German: Lehrveranstaltungskonzept. Please read it carefully at the beginning of the class, and return to it as often as necessary.

Learning outcomes#

This class aims at teaching modern programming techniques for (geo-)scientists. After completing the class, you will:

  • be familiar with a modern and open-source programming language (Python) and its use for scientific applications

  • be able to program in a structured, extendable and reproducible manner

  • be able to read and write python programs of intermediate complexity, as well as python packages

  • understand how numbers are handled by computers and be aware of numerical accuracy errors

  • be aware of simple performance considerations (vectorization)

  • know how to write and run formal tests for your code (with pytest)

  • be acquainted with various programming utility tools: IDEs, debugger

  • be able to search for, understand, install and take advantage of existing packages and libraries available in the rich scientific Python ecosystem

Non-objectives of this class:

This class is not about learning data analysis, plotting or numerics. Nor is it about learning the details of the python packages you will use for the rest of your studies such as matplotlib, pandas, xarray, etc.

My objective here is to provide you with a solid foundational knowledge about core programming concepts, in order to to make of you an independent learner, able to expand and deepen your programming skills by yourself.

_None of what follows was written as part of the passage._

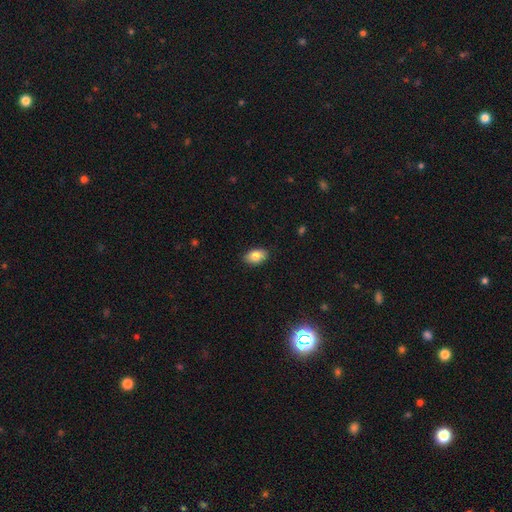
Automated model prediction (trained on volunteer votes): This appears to be a smooth galaxy with no disk features (82%) that is in between round and cigar-shaped (90%). Merging: none (87%).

Don’t worry: you will have ample time to play with fancy libraries in the other classes of the master curriculum.

Prerequisites#

The targeted audience for this lecture are students at the master level with previous experience in programming. No prior knowledge of python is required, but I’ll assume that you are familiar with a similar language (Matlab, IDL, R…) and basic programming structures (loops, functions, conditional blocks…).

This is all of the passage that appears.